I see, let the vec_dup enter the rtx_cost again to append the total to vmv, I
have a try testing. For example with below change:
+ switch (rcode)
+ {
+ case VEC_DUPLICATE:
+ *total += get_vector_costs ()->regmove->GR2VR * COSTS_N_INSNS (1);
+ break;
+ case PLUS:
+ {
+ rtx op_0 = XEXP (x, 0);
+ rtx op_1 = XEXP (x, 1);
+ if (GET_CODE (op_0) == VEC_DUPLICATE
+ || GET_CODE (op_1) == VEC_DUPLICATE)
+ *total += get_vector_costs ()->regmove->GR2VR * COSTS_N_INSNS (1);
+ else
+ *total = COSTS_N_INSNS (1);
+ break;
+ }
+ default:
+ *total = COSTS_N_INSNS (1);
+ break;
+ }
+
+ return true;
For case_0, GR2VR is 0, we will have late-combine as blow:
51 │ trying to combine definition of r135 in:
52 │ 11: r135:RVVM1SI=vec_duplicate(r150:DI#0)
53 │ into:
54 │ 18: r147:RVVM1SI=r146:RVVM1SI+r135:RVVM1SI
55 │ REG_DEAD r146:RVVM1SI
56 │ successfully matched this instruction to *add_vx_rvvm1si:
57 │ (set (reg:RVVM1SI 147 [ vect__6.8_16 ])

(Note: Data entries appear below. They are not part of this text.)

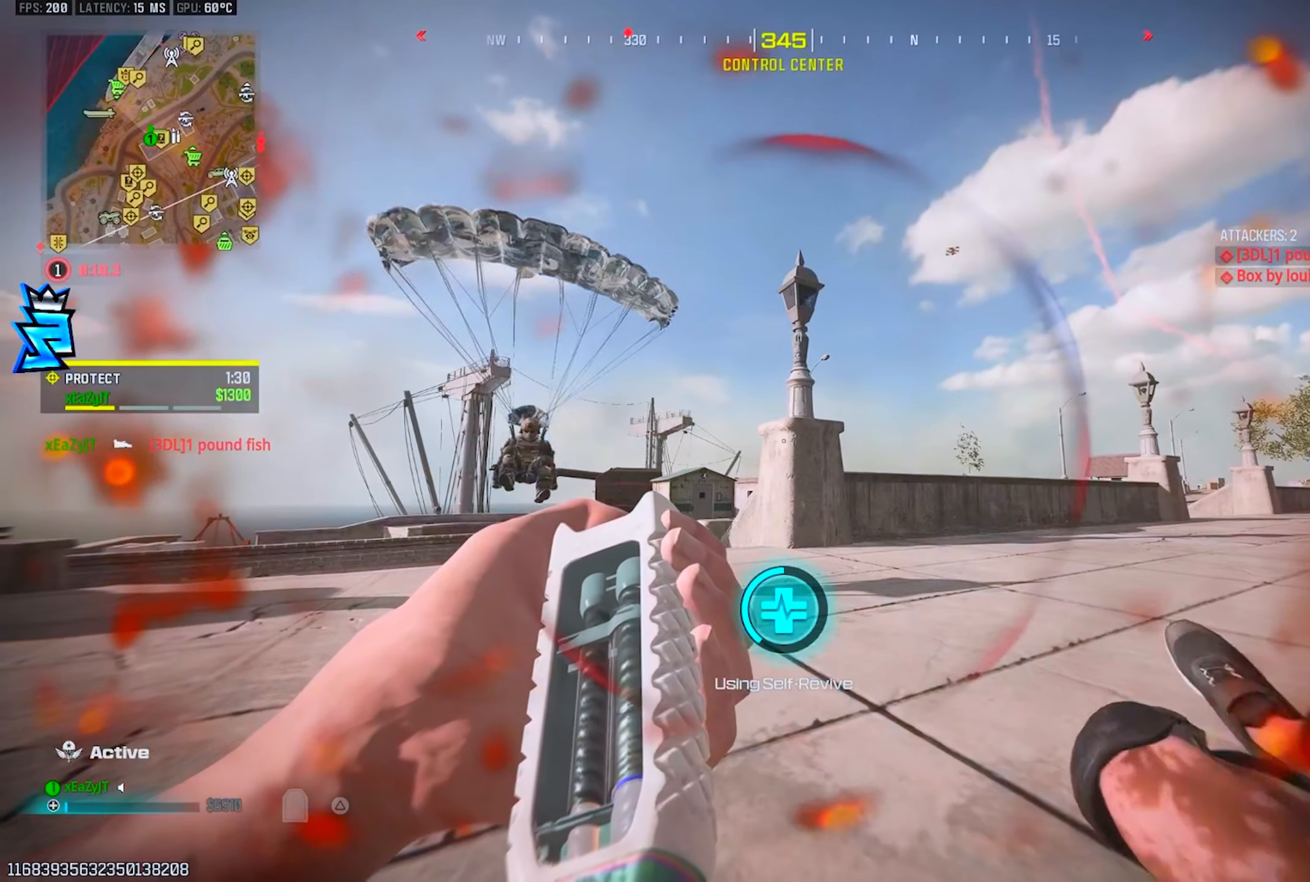
{"buttons": ["TRIANGLE"], "left_stick": "up-right", "right_stick": "center", "events": [[383, "left_stick", "up-right"]]}
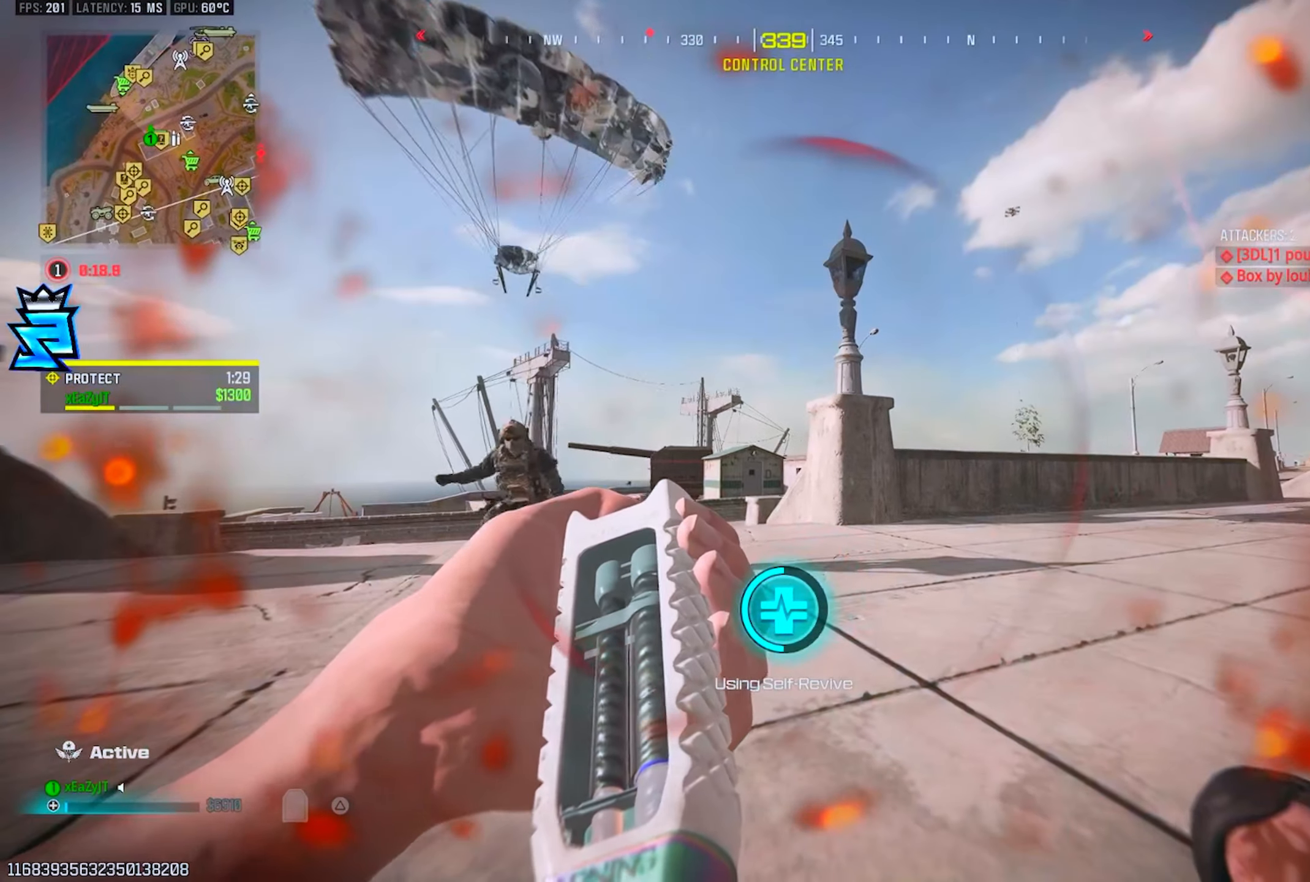
{"buttons": ["TRIANGLE"], "left_stick": "up-right", "right_stick": "center", "events": []}
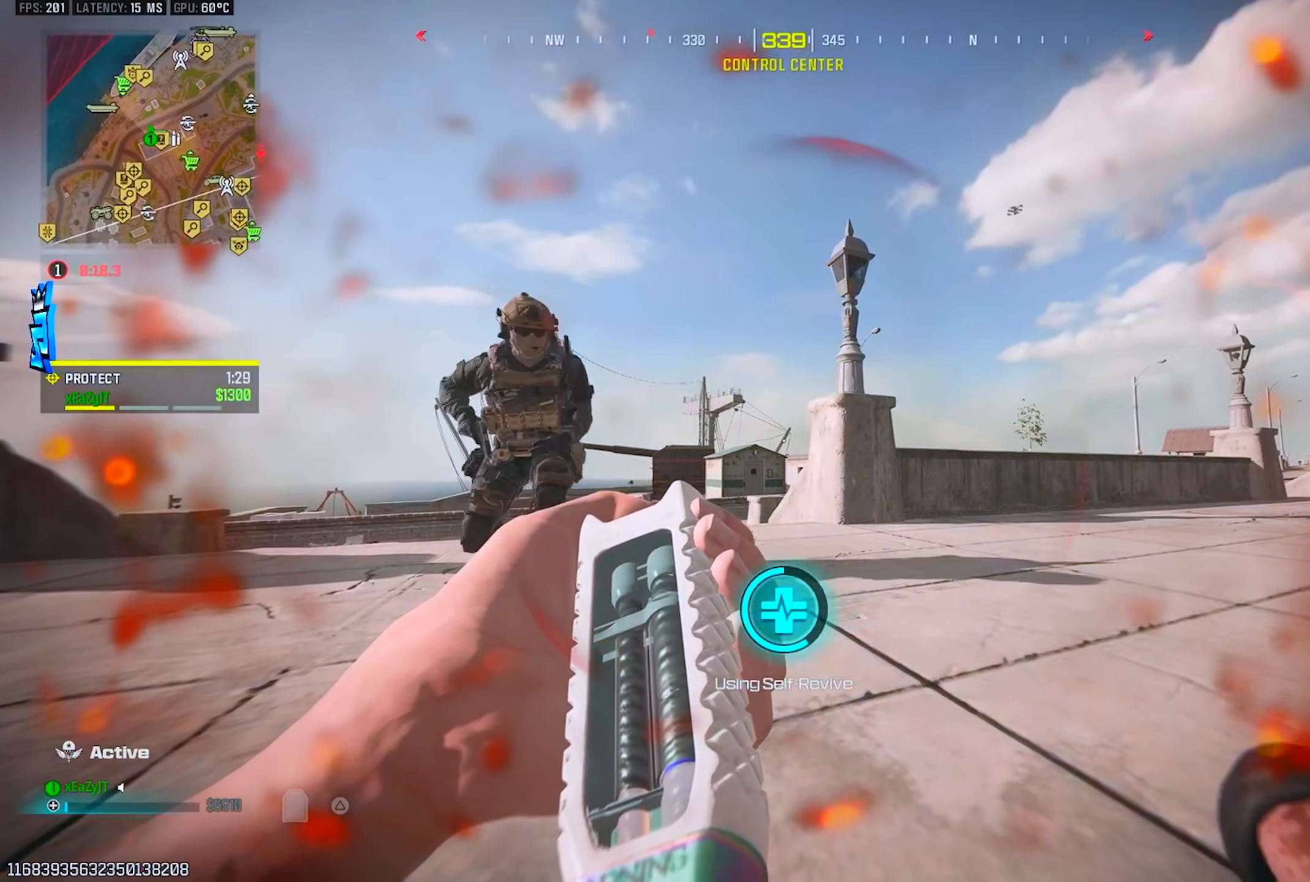
{"buttons": ["TRIANGLE"], "left_stick": "up", "right_stick": "center", "events": [[450, "left_stick", "up"]]}
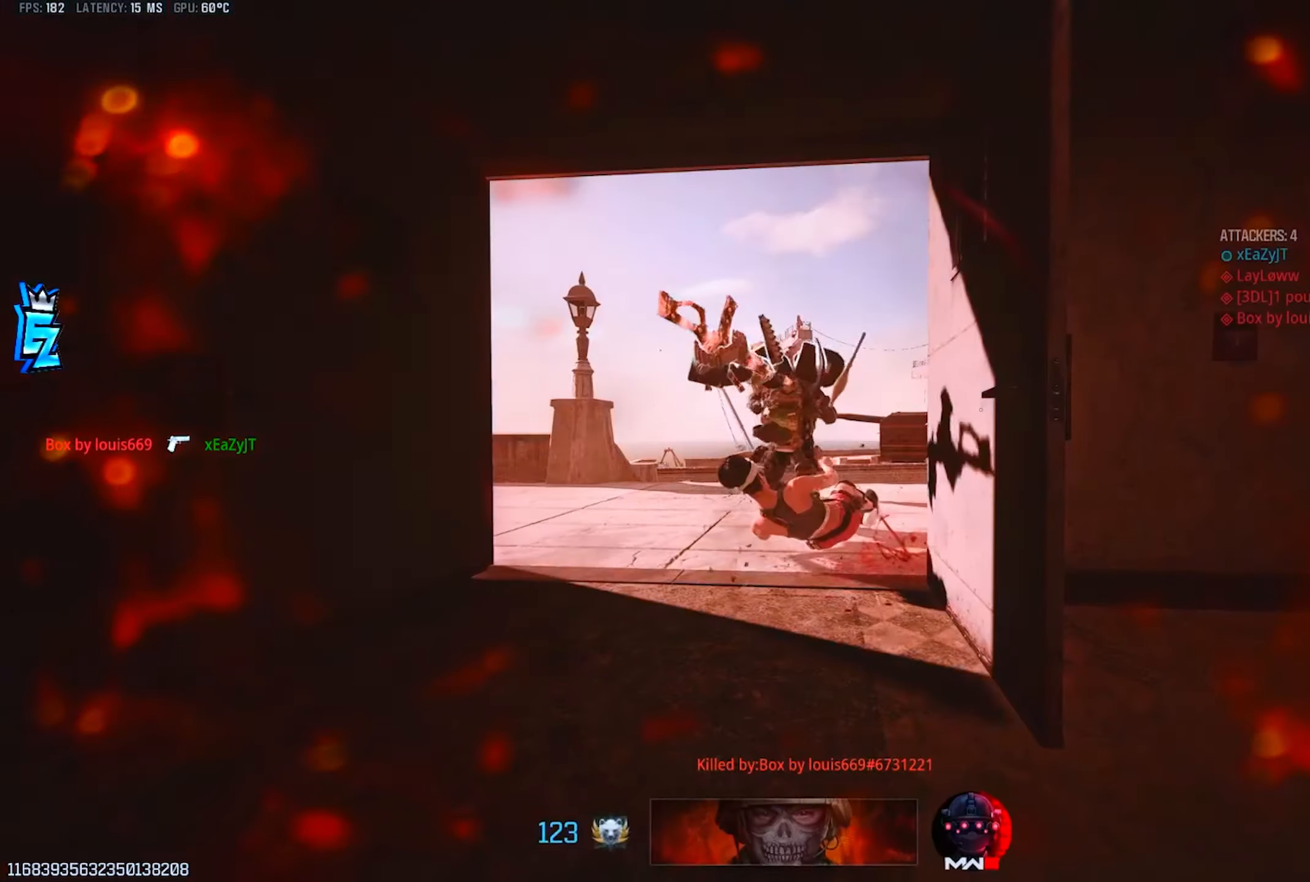
{"buttons": ["TRIANGLE"], "left_stick": "center", "right_stick": "center", "events": [[300, "left_stick", "center"], [417, "SQUARE", "down"], [467, "SQUARE", "up"]]}
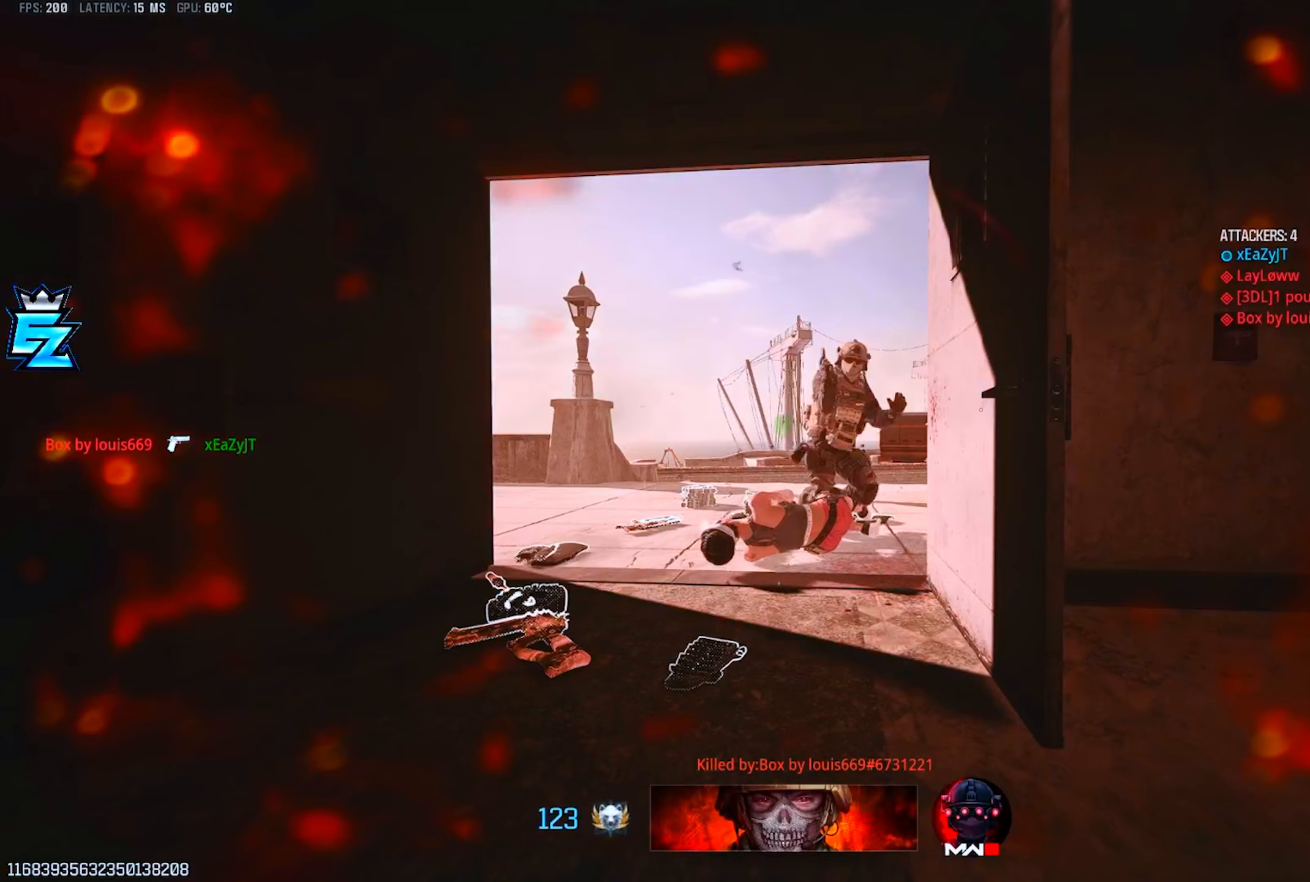
{"buttons": [], "left_stick": "center", "right_stick": "center", "events": [[33, "TRIANGLE", "up"], [67, "SQUARE", "down"], [150, "SQUARE", "up"], [217, "SQUARE", "down"], [284, "SQUARE", "up"], [384, "SQUARE", "down"], [450, "SQUARE", "up"]]}
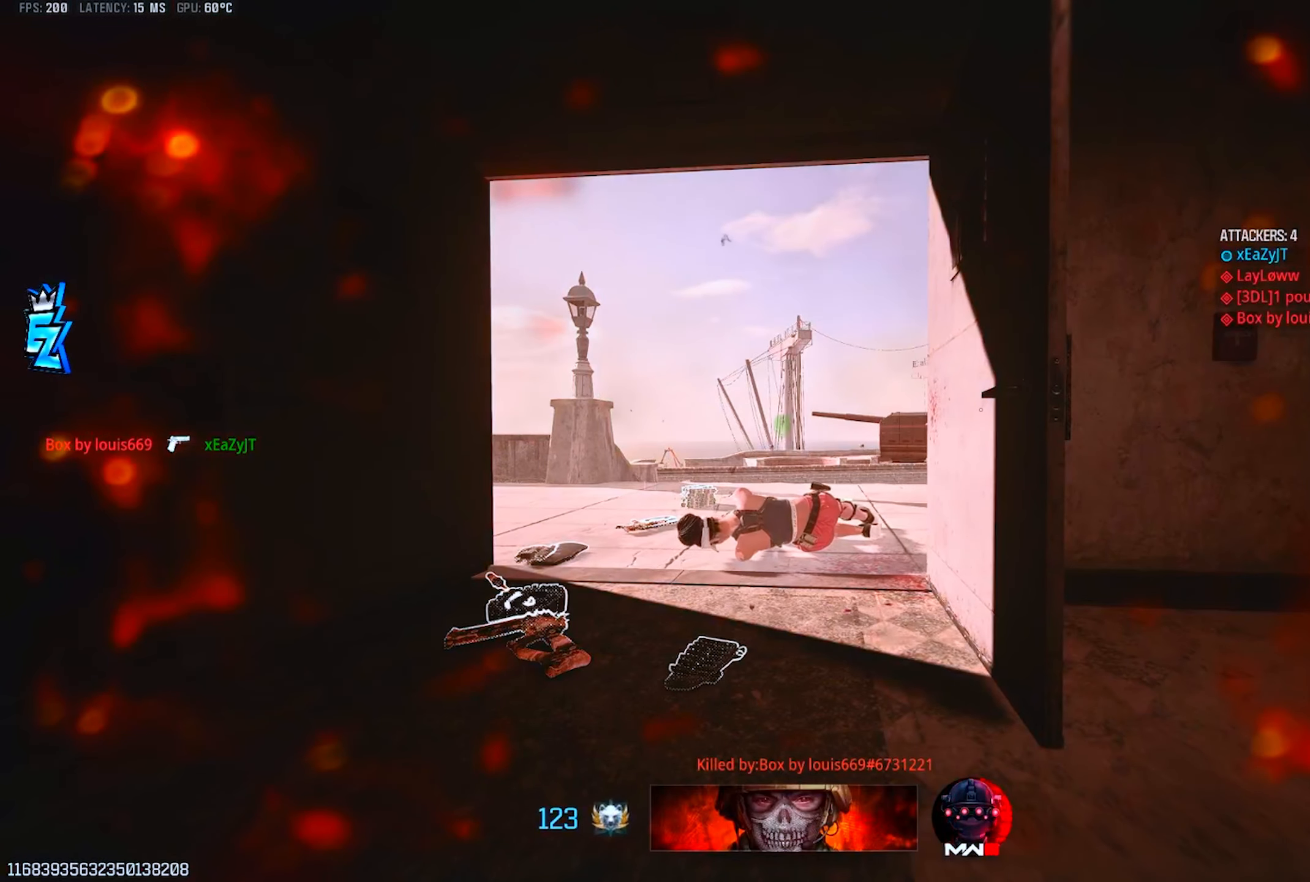
{"buttons": [], "left_stick": "center", "right_stick": "center", "events": [[33, "SQUARE", "down"], [133, "SQUARE", "up"], [233, "SQUARE", "down"], [300, "SQUARE", "up"], [383, "SQUARE", "down"], [450, "SQUARE", "up"]]}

58 │ (plus:RVVM1SI (vec_duplicate:RVVM1SI (subreg/s/u:SI (reg:DI 150 [
x ]) 0))
59 │ (reg:RVVM1SI 146)))
60 │ original cost = 8 + 4 (weighted: 39.483637), replacement cost = 8
(weighted: 64.727273); rejecting replacement
For case_0, GR2VR is 1, we will have late-combine as blow:
51 │ trying to combine definition of r135 in:
52 │ 11: r135:RVVM1SI=vec_duplicate(r150:DI#0)
53 │ into:
54 │ 18: r147:RVVM1SI=r146:RVVM1SI+r135:RVVM1SI
55 │ REG_DEAD r146:RVVM1SI
56 │ successfully matched this instruction to *add_vx_rvvm1si:
57 │ (set (reg:RVVM1SI 147 [ vect__6.8_16 ])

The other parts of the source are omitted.